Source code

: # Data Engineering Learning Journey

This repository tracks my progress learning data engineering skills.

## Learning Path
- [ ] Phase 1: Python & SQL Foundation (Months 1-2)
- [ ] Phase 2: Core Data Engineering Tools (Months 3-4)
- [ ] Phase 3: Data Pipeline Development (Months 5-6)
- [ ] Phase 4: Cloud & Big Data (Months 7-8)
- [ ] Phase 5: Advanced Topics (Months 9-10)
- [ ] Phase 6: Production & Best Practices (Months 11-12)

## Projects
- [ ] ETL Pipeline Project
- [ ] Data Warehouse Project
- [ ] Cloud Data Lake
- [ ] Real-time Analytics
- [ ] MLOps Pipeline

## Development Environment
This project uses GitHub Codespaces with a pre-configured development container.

--*--

* _Work to complete_:
Copy out every line of the entries above with no changes.

* _Exercise answer_:
Source code

: # Data Engineering Learning Journey

This repository tracks my progress learning data engineering skills.

## Learning Path
- [ ] Phase 1: Python & SQL Foundation (Months 1-2)
- [ ] Phase 2: Core Data Engineering Tools (Months 3-4)
- [ ] Phase 3: Data Pipeline Development (Months 5-6)
- [ ] Phase 4: Cloud & Big Data (Months 7-8)
- [ ] Phase 5: Advanced Topics (Months 9-10)
- [ ] Phase 6: Production & Best Practices (Months 11-12)

## Projects
- [ ] ETL Pipeline Project
- [ ] Data Warehouse Project
- [ ] Cloud Data Lake
- [ ] Real-time Analytics
- [ ] MLOps Pipeline

## Development Environment
This project uses GitHub Codespaces with a pre-configured development container.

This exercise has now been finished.